As of late, J.K. Rowling has been indulging in the capricious desires and demands of her fiercely loyal army of Harry Potter fans. She was kind enough to expand on the world she created this past Halloween and Christmas with new writings, and has taken to Twitter to answer a few of the many questions we have for her.
Late last night (U.S. time), Rowling, lovely woman that she is, addressed some of the things us Potter fans have been left scratching their heads over for years.
I've been chastised in the past for gushing over Harry Potter and J.K. Rowling, but can you blame me when she does things like this?
When Harry was bitten by the Basilisk, why didn't it destroy Voldemort's Horcrux?
This is a fair question that, apparently, has been asked quite a bit on Tumblr.
Rowling gives us an answer, and a hashtag requesting that we leave the subject be.

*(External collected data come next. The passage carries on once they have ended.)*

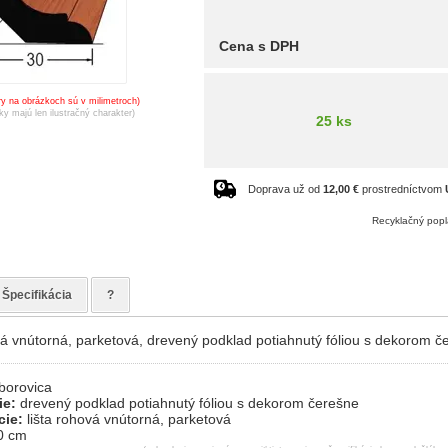
Cena s DPH
y na obrázkoch sú v milimetroch)
ky majú len ilustračný charakter)
25 ks
Doprava už od
12,00 €
prostredníctvom
Recyklačný popl
Špecifikácia
?
ová vnútorná, parketová, drevený podklad potiahnutý fóliou s dekorom 
borovica
ie:
drevený podklad potiahnutý fóliou s dekorom čerešne
cie:
lišta rohová vnútorná, parketová
0 cm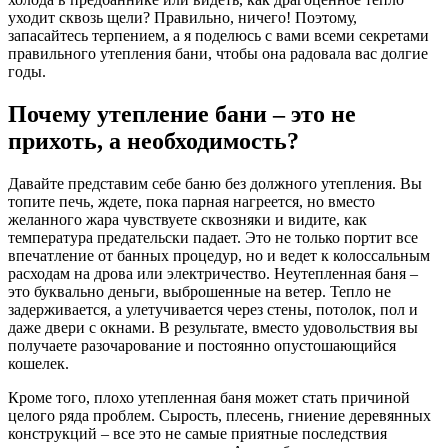
уходит сквозь щели? Правильно, ничего! Поэтому,
запасайтесь терпением, а я поделюсь с вами всеми секретами
правильного утепления бани, чтобы она радовала вас долгие
годы.
Почему утепление бани – это не
прихоть, а необходимость?
Давайте представим себе баню без должного утепления. Вы
топите печь, ждете, пока парная нагреется, но вместо
желанного жара чувствуете сквозняки и видите, как
температура предательски падает. Это не только портит все
впечатление от банных процедур, но и ведет к колоссальным
расходам на дрова или электричество. Неутепленная баня –
это буквально деньги, выброшенные на ветер. Тепло не
задерживается, а улетучивается через стены, потолок, пол и
даже двери с окнами. В результате, вместо удовольствия вы
получаете разочарование и постоянно опустошающийся
кошелек.
Кроме того, плохо утепленная баня может стать причиной
целого ряда проблем. Сырость, плесень, гниение деревянных
конструкций – все это не самые приятные последствия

When you think about it, it's a pretty obvious answer. When Fawkes' tear healed Harry (the Horcrux-receptacle), it also prevented the Horcrux from being destroyed.
Still, I understand the confusion. After all, Harry did survive the Battle of Hogwarts. However remember how Voldemort used some of Harry's blood to regain his human form in Goblet of Fire? Well, the fact that they shared blood helped keep Harry anchored to life. So as long as Voldemort was alive, Harry would be too.
When he was killed by Voldemort in the Forbidden Forest, instead of dying he was to limbo because Voldemort was still alive, thus destroying the Horcrux, but not the vessel. Harry then made the conscious decision to continue living and finish off Voldemort.
Hannah Anderson poses a good followup question though. If Dumbledore was able to destroy Voldemort's Horcrux in the Resurrection Stone, why did it still work?
Oh Dumbledore, that tricky wizard. I guess Hallow beats Horcrux.
What ever happened to Fluffy?
As we all know, after Harry Potter and the Sorcerer's Stone Fluffy gets briefly mentioned, but we see nothing more of Hagrid's three-headed, music-loving canine.
Mythical animal lovers everywhere share your pain, Emily. But have no fear! J.K. Rowling has a great response.
Three-headed dogs are a staple in Greek and Roman mythology, the most famed probably being Cerberus, the guardian of the Underworld. In the books, Hagrid also mentions that he bought Fluffy from "a Greek chappie," so it's good to know that after protecting the Sorcerer's Stone, he was sent back to the appropriate environment.
What's with the location of Number 12 Grimmauld Place?
While I can't imagine this is a really widely asked question, it's still valid.
How did they get this house and why? I can't imagine they went through a Muggle real estate agent.
It does seem strange that the Black family, who were devout Pure-blood supremacists, would still choose to live in the middle of a Muggle area, instead of an area with more magical residents. I guess even wizards hate moving.
And finally, the most important and divisive question she answered...
In my experience, this is one of the most important questions you can ask a Brit.
Alright, as an American I have little to say regarding brands of tea, but it's making some of my British coworkers feeling very conflicted.
It's also seemed to have caused a bit of a riff between the Harry Potter family. Matthew Lewis (Neville Longbottom) responded with...
Neville Longbottom has officially entered the Lancashire/Yorkshire debate!
While it might not take much time out of her day to answer Tweets like this, it's pretty incredible that this author worth multi-billions of dollar is still willing to take the time to reach out to her fans and answer our questions.